4. Full Camera Projection Matrices:
- There are two camera projection matrices P1 and P2. These are 3x4 and obey the
x = PX
relation. Also,P = K[R|t]
and thereforeK_inv.P = [R|t]
(where the camera calibration has been removed). - The first matrix P1 (excluding the calibration matrix K) can be set to
[I|0]
then P2 (excluding K) isR|t
- Compute the Rotation and translation between the two cameras R, t from the decomposition of E. There are two possible ways to calculate R (
U*W*V.t
andU*W.t*V.t
) and two ways to calculate t (±third column of U), which means that there are four combinations ofRt
, only one of which is valid. - Compute all four combinations, and choose the one that geometrically corresponds to the situation where a reconstructed point is in front of both cameras.
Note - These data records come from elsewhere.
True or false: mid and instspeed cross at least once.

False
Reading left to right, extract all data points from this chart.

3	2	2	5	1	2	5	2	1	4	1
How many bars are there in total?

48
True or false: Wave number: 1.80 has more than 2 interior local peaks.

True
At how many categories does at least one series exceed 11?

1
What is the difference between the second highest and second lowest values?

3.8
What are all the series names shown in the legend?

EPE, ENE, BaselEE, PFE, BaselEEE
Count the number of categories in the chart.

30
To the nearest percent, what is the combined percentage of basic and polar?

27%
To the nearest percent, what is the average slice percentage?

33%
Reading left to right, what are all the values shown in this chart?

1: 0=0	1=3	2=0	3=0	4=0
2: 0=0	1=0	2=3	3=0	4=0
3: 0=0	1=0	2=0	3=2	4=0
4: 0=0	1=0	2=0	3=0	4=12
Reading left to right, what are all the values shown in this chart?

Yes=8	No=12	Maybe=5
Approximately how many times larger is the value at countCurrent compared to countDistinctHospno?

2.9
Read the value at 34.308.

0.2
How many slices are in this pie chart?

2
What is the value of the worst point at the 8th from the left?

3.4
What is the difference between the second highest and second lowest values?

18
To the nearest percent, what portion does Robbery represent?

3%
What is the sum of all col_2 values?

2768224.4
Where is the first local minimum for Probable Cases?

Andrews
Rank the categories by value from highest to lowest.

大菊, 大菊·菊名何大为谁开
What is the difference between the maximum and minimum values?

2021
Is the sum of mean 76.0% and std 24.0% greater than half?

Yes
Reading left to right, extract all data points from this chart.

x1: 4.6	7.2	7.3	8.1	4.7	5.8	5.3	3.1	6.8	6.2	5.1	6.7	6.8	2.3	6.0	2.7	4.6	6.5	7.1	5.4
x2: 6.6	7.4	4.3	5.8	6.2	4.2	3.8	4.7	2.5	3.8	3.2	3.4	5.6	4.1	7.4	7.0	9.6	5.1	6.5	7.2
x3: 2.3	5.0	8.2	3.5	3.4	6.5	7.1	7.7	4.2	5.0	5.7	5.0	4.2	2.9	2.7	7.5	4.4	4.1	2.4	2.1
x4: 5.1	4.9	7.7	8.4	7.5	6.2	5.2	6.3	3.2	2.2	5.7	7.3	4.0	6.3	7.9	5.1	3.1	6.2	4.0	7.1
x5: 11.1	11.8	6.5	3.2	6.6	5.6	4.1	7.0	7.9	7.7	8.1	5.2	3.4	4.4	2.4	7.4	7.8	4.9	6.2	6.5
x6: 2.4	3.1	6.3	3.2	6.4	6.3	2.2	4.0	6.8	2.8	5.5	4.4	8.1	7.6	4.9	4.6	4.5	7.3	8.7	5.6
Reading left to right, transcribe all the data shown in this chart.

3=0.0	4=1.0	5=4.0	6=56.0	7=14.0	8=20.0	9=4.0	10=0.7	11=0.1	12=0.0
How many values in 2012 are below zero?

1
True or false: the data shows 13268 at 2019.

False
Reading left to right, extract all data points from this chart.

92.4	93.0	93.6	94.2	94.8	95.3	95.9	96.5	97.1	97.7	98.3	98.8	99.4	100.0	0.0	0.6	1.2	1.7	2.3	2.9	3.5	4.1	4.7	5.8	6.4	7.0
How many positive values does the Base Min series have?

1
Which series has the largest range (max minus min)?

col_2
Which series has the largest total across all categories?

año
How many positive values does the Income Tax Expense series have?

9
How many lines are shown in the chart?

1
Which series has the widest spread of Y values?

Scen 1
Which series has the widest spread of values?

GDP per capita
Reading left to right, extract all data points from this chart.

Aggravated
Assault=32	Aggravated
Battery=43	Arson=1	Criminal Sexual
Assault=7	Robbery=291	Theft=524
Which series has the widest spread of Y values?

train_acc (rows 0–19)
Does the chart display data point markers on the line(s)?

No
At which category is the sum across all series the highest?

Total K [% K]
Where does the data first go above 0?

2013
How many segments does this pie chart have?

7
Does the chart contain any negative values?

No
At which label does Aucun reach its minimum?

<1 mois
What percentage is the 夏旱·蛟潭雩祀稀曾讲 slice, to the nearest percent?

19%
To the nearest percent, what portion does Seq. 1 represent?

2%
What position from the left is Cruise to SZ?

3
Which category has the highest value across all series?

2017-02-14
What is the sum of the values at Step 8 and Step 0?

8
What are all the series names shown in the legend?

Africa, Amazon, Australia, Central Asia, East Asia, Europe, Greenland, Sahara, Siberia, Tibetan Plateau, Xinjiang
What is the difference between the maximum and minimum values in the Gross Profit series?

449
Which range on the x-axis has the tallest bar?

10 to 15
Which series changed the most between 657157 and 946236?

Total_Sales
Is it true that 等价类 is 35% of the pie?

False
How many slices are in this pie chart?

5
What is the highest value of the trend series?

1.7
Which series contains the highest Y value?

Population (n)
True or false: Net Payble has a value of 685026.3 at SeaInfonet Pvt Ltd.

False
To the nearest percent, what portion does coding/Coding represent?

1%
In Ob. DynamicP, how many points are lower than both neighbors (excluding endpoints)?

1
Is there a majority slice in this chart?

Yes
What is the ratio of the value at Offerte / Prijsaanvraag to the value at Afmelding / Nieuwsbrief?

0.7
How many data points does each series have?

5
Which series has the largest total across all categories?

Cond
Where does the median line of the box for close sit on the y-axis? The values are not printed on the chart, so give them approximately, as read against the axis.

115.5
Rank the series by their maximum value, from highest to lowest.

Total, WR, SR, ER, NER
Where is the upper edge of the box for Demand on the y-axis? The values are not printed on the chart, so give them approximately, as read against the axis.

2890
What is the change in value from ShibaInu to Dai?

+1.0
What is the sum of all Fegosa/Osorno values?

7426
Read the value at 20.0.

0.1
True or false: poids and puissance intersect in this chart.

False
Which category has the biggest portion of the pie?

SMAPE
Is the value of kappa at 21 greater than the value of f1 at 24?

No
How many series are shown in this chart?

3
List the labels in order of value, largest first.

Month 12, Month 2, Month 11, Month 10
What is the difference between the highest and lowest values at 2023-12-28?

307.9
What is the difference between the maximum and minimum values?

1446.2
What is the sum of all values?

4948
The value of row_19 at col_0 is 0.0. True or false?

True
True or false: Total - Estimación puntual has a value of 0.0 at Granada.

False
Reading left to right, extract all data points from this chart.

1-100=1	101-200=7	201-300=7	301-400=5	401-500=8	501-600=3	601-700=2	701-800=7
I actually do this by carrying through and calculating the resulting P2 = [R|t] and triangulating the 3d position of a few correspondences in normalised coordinates to ensure that they have a positive depth (z-coord)
5. Triangulate in 3D
- Finally, combine the recovered 3x4 projection matrices with their respective calibration matrices: P'1 = K1P1 and P'2 = K2P2
- And triangulate the 3-space coordinates of each 2d point correspondence accordingly, for which I am using the LinearLS method from here.
QUESTIONS:
- Are there any howling omissions and/or errors in this method?
- My F matrix is apparently accurate (0.22% deflection in the mapping compared to typical coordinate values), but when testing E against
x'Ex = 0
using normalised image correspondences the typical error in that mapping is >100% of the normalised coordinates themselves. Is testing E againstxEx = 0
valid, and if so where is that jump in error coming from? - The error in my fundamental matrix estimation is significantly worse when using RANSAC than the 8pt algorithm, ±50px in the mapping between x and x'. This deeply concerns me.
- 'Enforcing the internal constraint' still sits very weirdly with me - how can it be valid to just manufacture a new Essential matrix from part of the decomposition of the original?
- Is there a more efficient way of determining which combo of R and t to use than calculating P and triangulating some of the normalised coordinates?
- My final re-projection error is hundreds of pixels in 720p images. Am I likely looking at problems in the calibration, determination of P-matrices or the triangulation?
Using the 8pt algorithm does not exclude using the RANSAC principle. When using the 8pt algorithm directly which points do you use? You have to choose 8 (good) points by yourself.
In theory you can compute a fundamental matrix from any point correspondences and you often get a degenerated fundamental matrix because the linear equations are not independend. Another point is that the 8pt algorithm uses a overdetermined system of linear equations so that one single outlier will destroy the fundamental matrix.
Have you tried to use the RANSAC result? I bet it represents one of the correct solutions for F.
Again, if F is degenerated, x'Fx = 0 can be for every point correspondence.
Another reason for you incorrect E may be the switch of the cameras (K1T * E * K2 instead of K2T * E * K1). Remember to check: x'Ex = 0
It is explained in 'Multiple View Geometry in Computer Vision' from Hartley and Zisserman. As far as I know it has to do with the minimization of the Frobenius norm of F.
You can Google it and there are pdf resources.
No as far as I know.
Your rigid body transformation P2 is incorrect because E is incorrect.